Depuis Il était ma légende d’Estelle Faye, dans la collection Court toujours de Nathan, j’attendais un récit de fantasy. C’est chose faite, et bien faite, avec Le roi des Sylphes de David Bry. L’auteur des Héritiers de Brisaine, une trilogie de fantasy à destination des 9-12 ans, nous propose ici un court roman qui nous plonge au coeur d’un royaume en déclin dont l’héritage repose sur les épaules d’un prince qui n’en veut pas…
Les Monts Brumeux
Les rares nuages se sont déchirés dans le ciel. La lune glaciale brille, illuminant de ses rayons métalliques la salle du trône au travers des meurtrières ouvertes sur l’extérieur.

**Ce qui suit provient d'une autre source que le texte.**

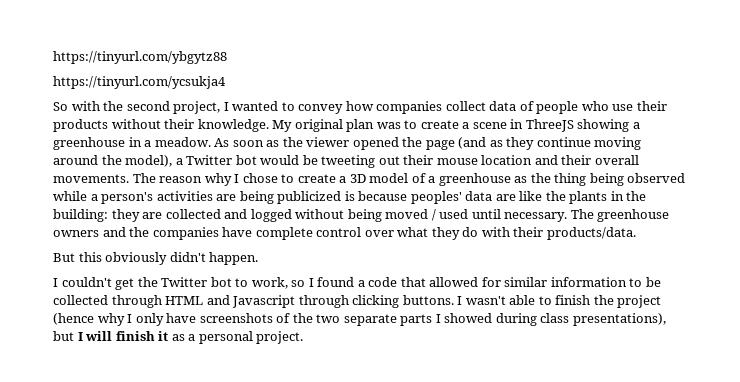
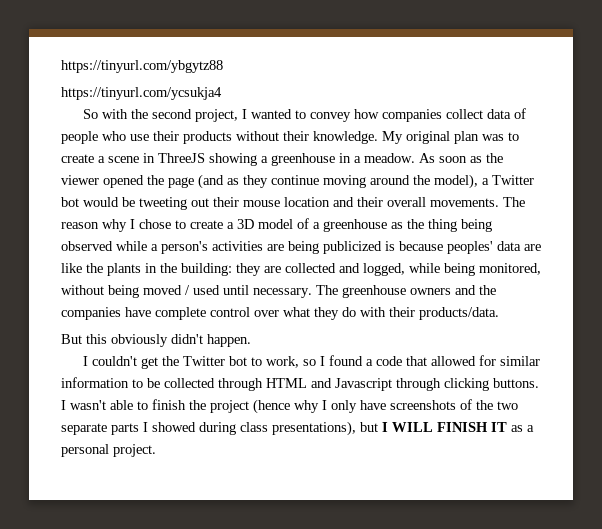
[250,209,292,222] logged -> [363,263,541,276] logged, while being monitored,
[85,331,169,341] will finish it -> [392,422,507,432] WILL FINISH IT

Il fait froid, très froid.
Quelques flocons flottent dans l’air.
C’est dans cet univers de métal et de glace que règne Albe, la reine des Sylphes. Mais ce royaume se meurt. Il est de plus en plus menacé par les humains et son peuple s’éteint peu à peu.
Alors, lorsque Joran, l’une des guerrière sylphes, ancienne compagne de la reine, reçoit la visite peu amicale d’un groupe d’hommes armés, le combat est sans pitié. Dans une scène majestueuse et aérienne, la sylphide se débarrasse avec aisance des importuns.
Car ce ne sont pas ces hommes qui l’intéressent.
Un messager des Monts Brumeux vient lui porter une requête. La reine a besoin de son aide pour assurer la sécurité de son fils Galerne.
Le feu et la glace
– Cela fait longtemps, si longtemps, murmure Joran.
Albe acquiesce lentement, dévorant la nouvelle venue du regard.
– Tu m’as manqué, lâche-t-elle.
– Tu m’as chassée.
– Il me fallait un enfant. Il me fallait un héritier pour le royaume des sylphes. Je n’avais pas le choix, tu le sais comme moi.
Le Roi des sylphes, c’est le récit de choix qui ont été faits ou qui devront l’être. D’un conflit aussi entre l’intime et le pouvoir. A la manière d’une tragédie grecque, David Bry place ses personnages face à des dilemmes qui mettent en jeu des vies et des peuples.
Albe a aimé Joran mais elle a dû la chasser pour engendrer un héritier.
Joran s’est isolée dans la forêt pour guérir de son amour perdu mais elle doit protéger le fils de son ancienne compagne.
Galerne, en effet, est mi-homme, mi-sylphide. Son humanité pose problème et il doit la faire disparaitre grâce à une cérémonie qui fera de lui l’héritier des Monts Brumeux. Mais il semble attaché à la princesse Ysaure, fille captive d’un roi humain. Son choix n’est donc pas arrêté quant à effacer sa part humaine pour endosser le rôle de souverain. Car accepter son destin de roi des sylphes signifierait abandonner Ysaure.
L’écriture de l’auteur déploie dans ce court récit, condensé d’atmosphère glacée et de secrets amoureux, une ampleur surprenante. Chaque personnage prend vie avec peu de mots mais des regards, des gestes qui disent bien plus que les paroles. Nul besoin ici de longues descriptions ou de retours en arrière intarissables. La situation périlleuse de chacune et chacun est peinte d’un trait. Comme sur un fil, le royaume des sylphes peut basculer et sombrer.
Et l’on comprend pourquoi. La froideur de ces êtres liés à l’air s’oppose aux émotions ancrées dans le corps et dans la terre des humains. Or, la survie du peuple des sylphes dépend d’un choix que fera (ou non) son prince.
Pourquoi lire Le Roi des sylphes ?
Avec le Roi des sylphes, David Bry relève le défi de nous faire pénétrer dans un univers de fantasy dense et d’en saisir les enjeux, tout en nous proposant des personnages à la fois mystérieux et porteurs d’une destinée bien lourde. Son récit, empreint d’une violence glacée, fait souffler un feu de tragédie profondément humaine. Doit-on accepter, envers et contre tous, un destin qui ne nous semble pas le nôtre ?
Une très belle lecture, qui tient ses promesses.